Data to process:
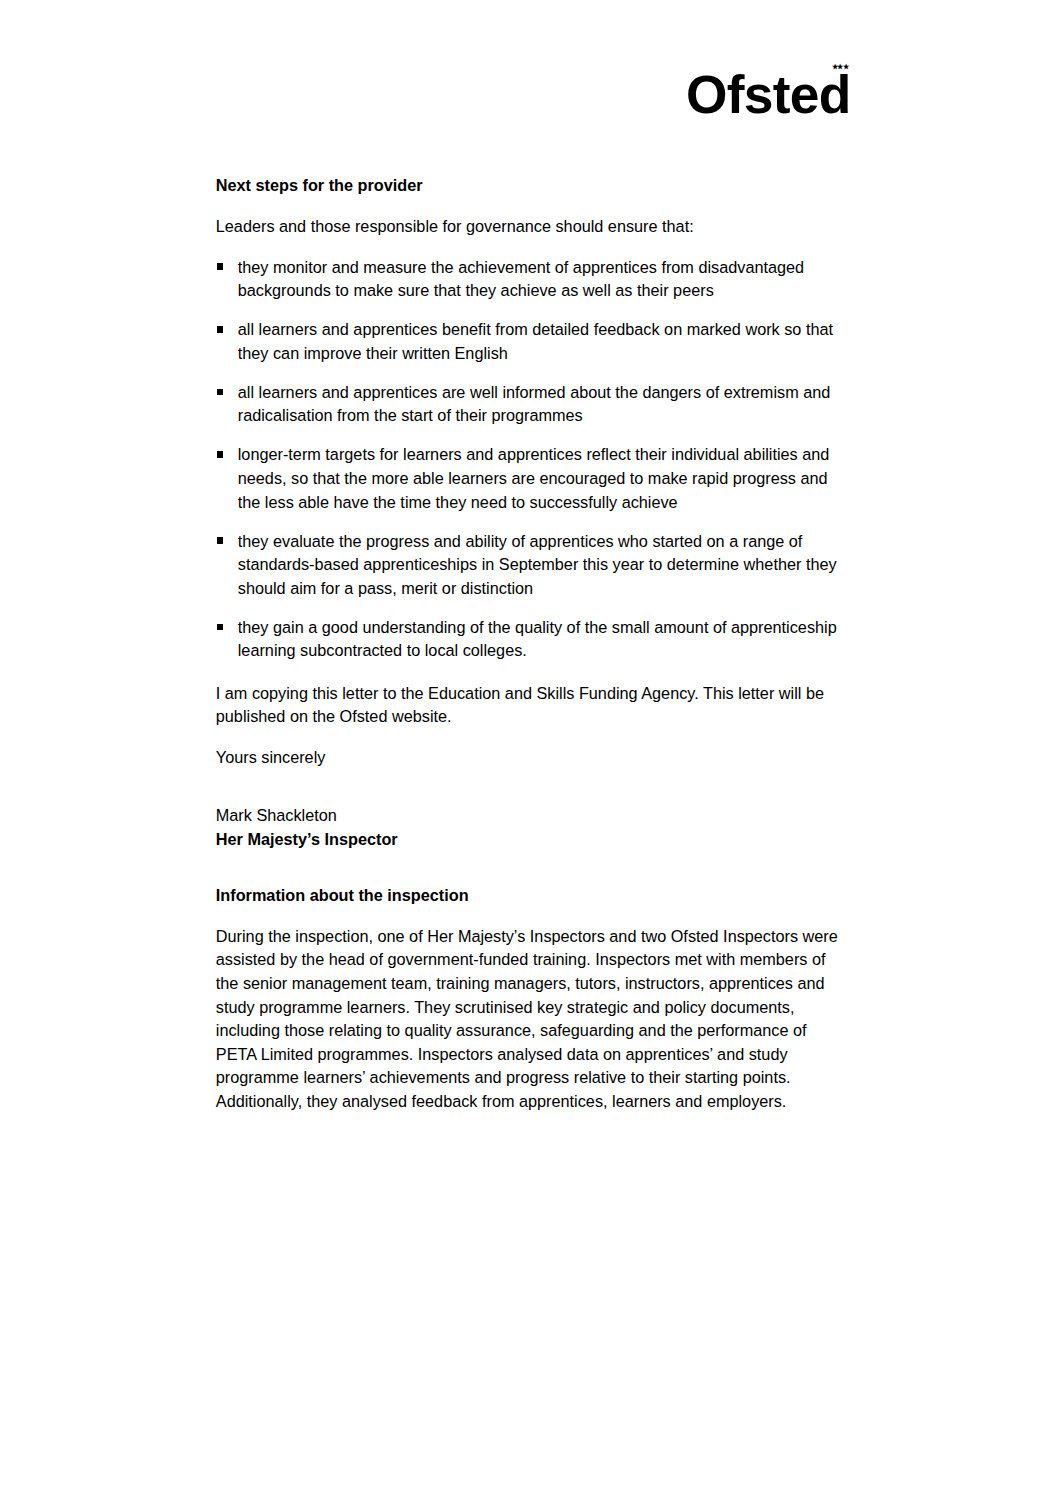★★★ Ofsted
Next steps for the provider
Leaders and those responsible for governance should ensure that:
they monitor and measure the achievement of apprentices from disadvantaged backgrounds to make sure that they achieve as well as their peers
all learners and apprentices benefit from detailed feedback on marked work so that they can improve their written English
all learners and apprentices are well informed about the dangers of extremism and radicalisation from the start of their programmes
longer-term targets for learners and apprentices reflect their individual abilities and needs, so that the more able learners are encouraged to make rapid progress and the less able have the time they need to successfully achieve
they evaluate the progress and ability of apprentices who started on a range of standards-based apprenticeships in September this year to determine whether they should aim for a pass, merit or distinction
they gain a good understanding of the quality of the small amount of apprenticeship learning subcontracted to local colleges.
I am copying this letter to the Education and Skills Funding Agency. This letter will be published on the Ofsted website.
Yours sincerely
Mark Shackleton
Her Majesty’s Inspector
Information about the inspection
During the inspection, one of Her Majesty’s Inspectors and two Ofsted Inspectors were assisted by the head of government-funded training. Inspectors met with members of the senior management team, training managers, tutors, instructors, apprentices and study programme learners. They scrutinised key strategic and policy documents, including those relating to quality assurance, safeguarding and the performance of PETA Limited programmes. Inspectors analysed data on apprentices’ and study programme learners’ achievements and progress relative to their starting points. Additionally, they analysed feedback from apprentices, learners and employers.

---

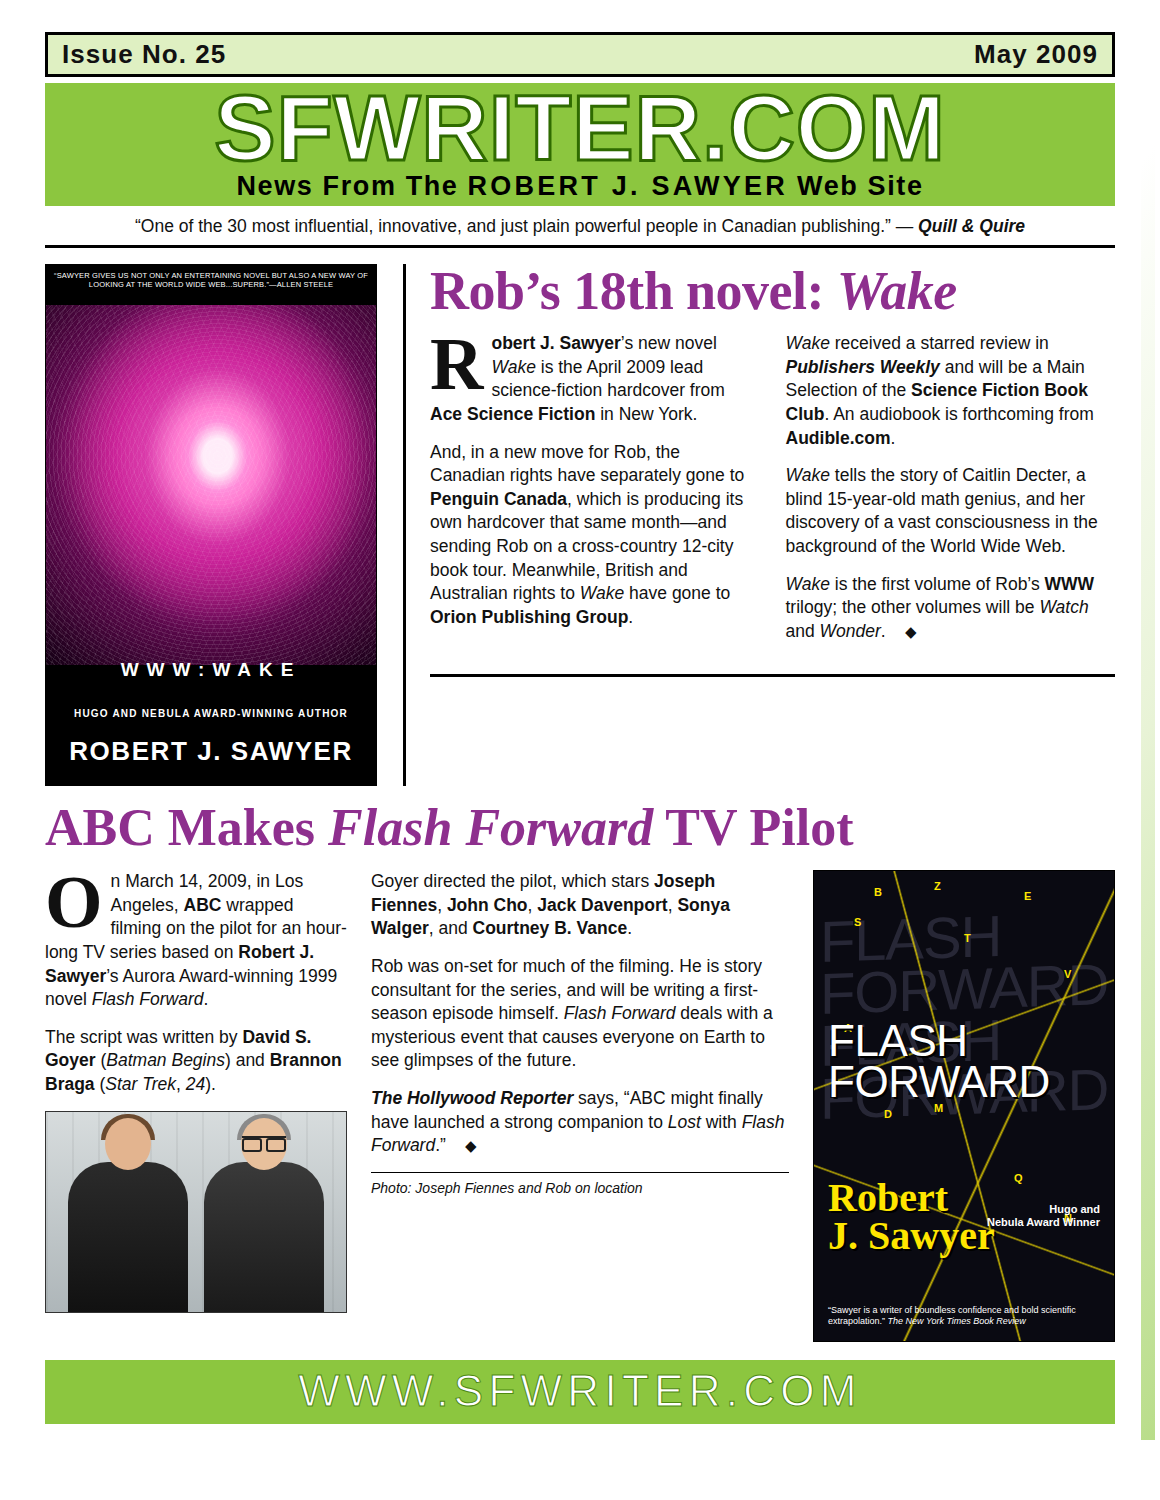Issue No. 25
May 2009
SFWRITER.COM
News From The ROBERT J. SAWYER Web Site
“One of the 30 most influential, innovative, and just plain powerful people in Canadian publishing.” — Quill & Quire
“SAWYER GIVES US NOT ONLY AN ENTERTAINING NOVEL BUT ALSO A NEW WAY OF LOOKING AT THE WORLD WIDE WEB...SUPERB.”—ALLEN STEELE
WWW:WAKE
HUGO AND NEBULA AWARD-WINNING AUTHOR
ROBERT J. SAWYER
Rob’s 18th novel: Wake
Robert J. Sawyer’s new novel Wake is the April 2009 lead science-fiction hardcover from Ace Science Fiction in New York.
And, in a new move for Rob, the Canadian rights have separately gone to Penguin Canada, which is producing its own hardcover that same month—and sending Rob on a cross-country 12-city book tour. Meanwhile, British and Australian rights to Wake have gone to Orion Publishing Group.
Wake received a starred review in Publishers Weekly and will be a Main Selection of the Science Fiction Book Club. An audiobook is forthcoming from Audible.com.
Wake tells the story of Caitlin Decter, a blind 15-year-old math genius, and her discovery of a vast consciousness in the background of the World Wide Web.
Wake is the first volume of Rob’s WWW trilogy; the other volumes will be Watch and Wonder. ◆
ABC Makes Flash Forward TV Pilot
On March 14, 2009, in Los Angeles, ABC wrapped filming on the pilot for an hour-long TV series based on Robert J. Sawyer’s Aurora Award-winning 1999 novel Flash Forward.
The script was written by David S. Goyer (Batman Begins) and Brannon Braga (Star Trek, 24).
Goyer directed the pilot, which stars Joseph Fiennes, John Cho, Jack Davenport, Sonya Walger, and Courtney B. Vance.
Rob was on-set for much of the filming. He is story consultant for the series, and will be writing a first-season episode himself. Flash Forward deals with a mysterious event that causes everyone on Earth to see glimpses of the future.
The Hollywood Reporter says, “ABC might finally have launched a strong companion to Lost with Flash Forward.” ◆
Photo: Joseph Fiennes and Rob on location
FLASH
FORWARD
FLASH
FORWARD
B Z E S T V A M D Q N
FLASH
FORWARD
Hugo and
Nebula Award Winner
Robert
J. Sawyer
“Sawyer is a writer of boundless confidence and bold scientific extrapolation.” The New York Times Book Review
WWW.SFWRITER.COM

What the exercise asks: Return all lines from the material that contain "quality".

Result:
they gain a good understanding of the quality of the small amount of apprenticeship learning subcontracted to local colleges.
During the inspection, one of Her Majesty’s Inspectors and two Ofsted Inspectors were assisted by the head of government-funded training. Inspectors met with members of the senior management team, training managers, tutors, instructors, apprentices and study programme learners. They scrutinised key strategic and policy documents, including those relating to quality assurance, safeguarding and the performance of PETA Limited programmes. Inspectors analysed data on apprentices’ and study programme learners’ achievements and progress relative to their starting points. Additionally, they analysed feedback from apprentices, learners and employers.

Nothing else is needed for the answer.